The European Commission's recently unveiled plan for cleaner fuels and lowered dependency on imported oil is counting on huge gains from natural gas and electric vehicles. While there are about one million natural gas-powered vehicles on European roads today, the number is expected to increase ten-fold by 2020. EVs are close behind, with millions expected to roll out during that same time period.

German company Mennekes, a maker of electric vehicle charger couplers, forecasts that there will be about eight million charging stations in Europe by 2020, and about 10 percent will be public chargers. For EVs to be widely accepted, the continent needs a uniform charging solution. But, until now, there have been two main types of charging points in Europe, meaning that a car traveling from country to country might not be able to recharge once it crosses the border.

On January 24, the Commission in Brussels approved a common European charging connector system. Mennekes' "Type 2" was declared a common standard for charging ports in Europe. It appears the decision was influenced by what's been going on in the market.
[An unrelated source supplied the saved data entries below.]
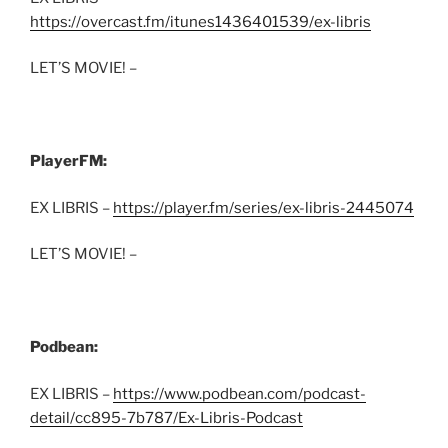
https://overcast.fm/itunes1436401539/ex-libris
LET’S MOVIE! –
PlayerFM:
EX LIBRIS –
https://player.fm/series/ex-libris-2445074
LET’S MOVIE! –
Podbean:
EX LIBRIS –
https://www.podbean.com/podcast-
detail/cc895-7b787/Ex-Libris-Podcast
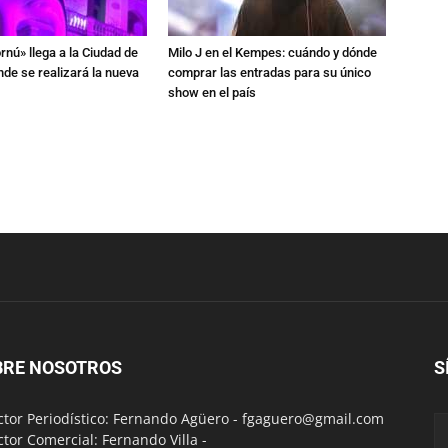
rnú» llega a la Ciudad de
Milo J en el Kempes: cuándo y dónde
de se realizará la nueva
comprar las entradas para su único
show en el país
BRE NOSOTROS
S
ctor Periodístico: Fernando Agüero -
fgaguero@gmail.com
ctor Comercial: Fernando Villa -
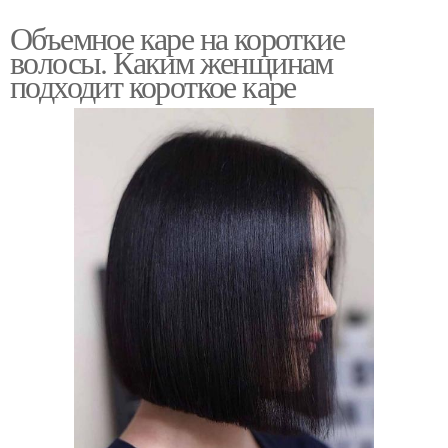
Объемное каре на короткие
волосы. Каким женщинам
подходит короткое каре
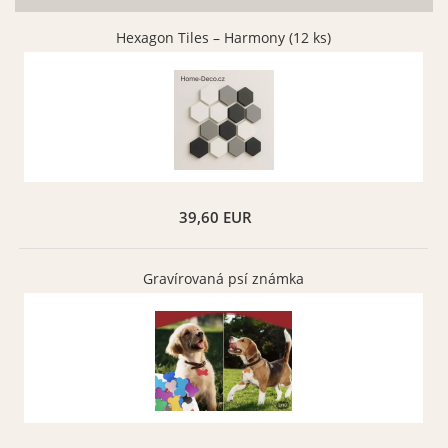
Hexagon Tiles – Harmony (12 ks)
39,60 EUR
Gravírovaná psí známka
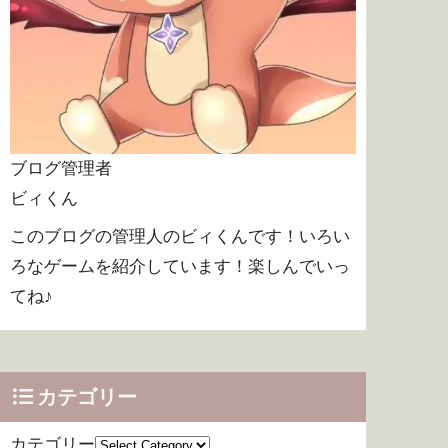
ブログ管理者
ビィくん
このブログの管理人のビィくんです！いろい
ろなゲームを紹介しています！楽しんでいっ
てね♪
カテゴリー
カテゴリー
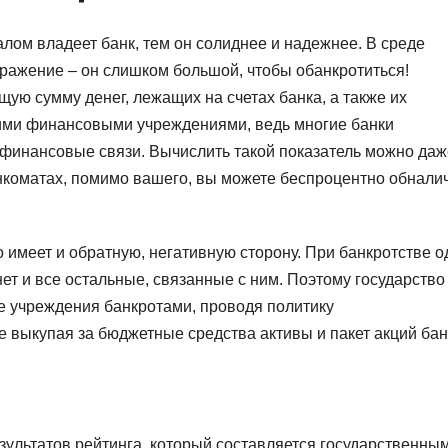
лом владеет банк, тем он солиднее и надежнее. В среде
ражение – он слишком большой, чтобы обанкротиться!
ю сумму денег, лежащих на счетах банка, а также их
угими финансовыми учреждениями, ведь многие банки
финансовые связи. Вычислить такой показатель можно даж
анкоматах, помимо вашего, вы можете беспроцентно обнали
 имеет и обратную, негативную сторону. При банкротстве о
гнет и все остальные, связанные с ним. Поэтому государство
е учреждения банкротами, проводя политику
 выкупая за бюджетные средства активы и пакет акций бан
езультатов рейтинга, который составляется государственны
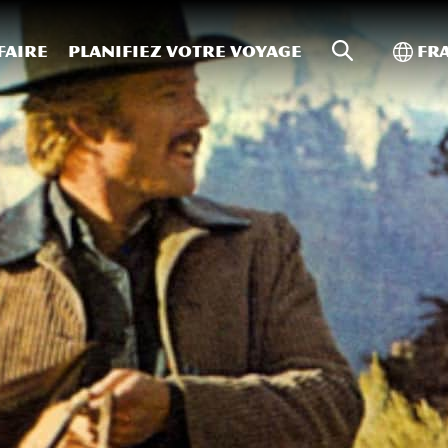
Recherche s
Bascu
faire
Planifiez votre voyage
Fr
In Germany, Italy and the United Kingdom, the most widely used plug by far is Type 2, which now has official backing. You can read Mennekes' pamphlet on the plug here (PDF).

European carmakers are in agreement with US manufacturers that the way the Society of Automotive Engineers' combo standard, which integrates DC fast chargers with Level 2, is the right way to go. Neither groups is supporting the Japanese CHAdeMO fast charger, which is already available in vehicles like the Nissan Leaf and Mitsubishi i. At this stage, the SAE's combo standard just doesn't exist in Europe and, so, Mennekes' Type 2 is being adopted.

For Europe, the great unknown is how many charging stations will be installed in each country by 2020. The European Commission says that by that year, France should have 97,000 public charging stations, Germany should get 150,000, Italy needs 125,000 and the UK target is 122,000. It's not clear how these numbers were calculated and if they're realistic projections.